The minimax problem

Question

We define the maximum norm of a function on $[-1,1]$ by $\|f \|_{\infty} = \underset{-1 \leq x \leq 1}{\max} |f(x)|$. Find $a,b \in \mathbb{R}$ such that $\|ax^2+x+b \|_{\infty}$ get the minimum value.

Answer 1

Here is a cheap solution based on convexity:

Note that for a fixed $x$, the function $(a,b) \mapsto |a x^2+x+b|$ is convex, hence it follows that $f((a,b)) = \max_{|x| \le 1} |a x^2+x+b|$ is convex.

Note that the domain of the $\max$ is symmetric about zero and compute $f(-(a,b))$.

Use this information to compute the minimum value.

We have $f(-(a,b)) = f((a,b))$ and so convexity gives $f((0,0)) \le {1 \over 2} (f((a,b))+ f(-(a,b))) = f((a,b))$. Hence $(a,b) = (0,0)$ is a minimiser.

Notes:

A little work shows that that iff $|a| \le {1 \over 2}$ and $b=-a$, then $f((a,b)) = f((0,0)) = 1$. In particular, while there is an odd function $x \mapsto 0 x^2 + 0$ that best approximates $x \mapsto x$, there is also an even (but not odd) function $x \mapsto {1 \over 2} x^2 - {1 \over 2}$ that best approximates $x \mapsto x$.

A similar approach can be used to show that there is a polynomial of best approximation of an odd function that has only odd powers of $x$. If $g$ is odd, $p_{e,o}(x) = \sum_k e_k x^{2k} + \sum_k o_k x^{2k+1}$ and $f((e,o)) = \max_{|x|\le 1} | p_{e,o}(x) - g(x)|$, then we can show that $f((-e,o)) = f((e,o))$ and so $f((0,o)) \le f((e,o))$, so we need only consider odd degree polynomials.

Answer 2

A simple way to see that the minimum is at $a=b=0$ is as follows.

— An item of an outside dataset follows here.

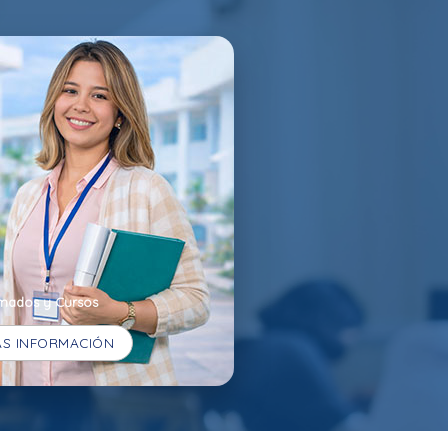
mados y Cursos
S INFORMACIÓN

First, it is easily checked that for $a=b=0$, $\lVert f\rVert_{\infty}=1$. Now, observe that for arbitrary $a,b\in\mathbb{R}$ we have

$$f(1)=a+b+1\\ f(-1)=a+b-1,$$

so that $|f(1)|>1$ whenever $a+b>0$ and $|f(-1)|>1$ whenever $a+b<0$. Moreover, when $a+b=0$, we have $|f(1)|=|f(-1)|=1$. We see that regardless of the situation, $\lVert f \rVert_{\infty} \geq 1$, so $a=b=0$ is indeed a minimum for $\lVert f \rVert_{\infty}$.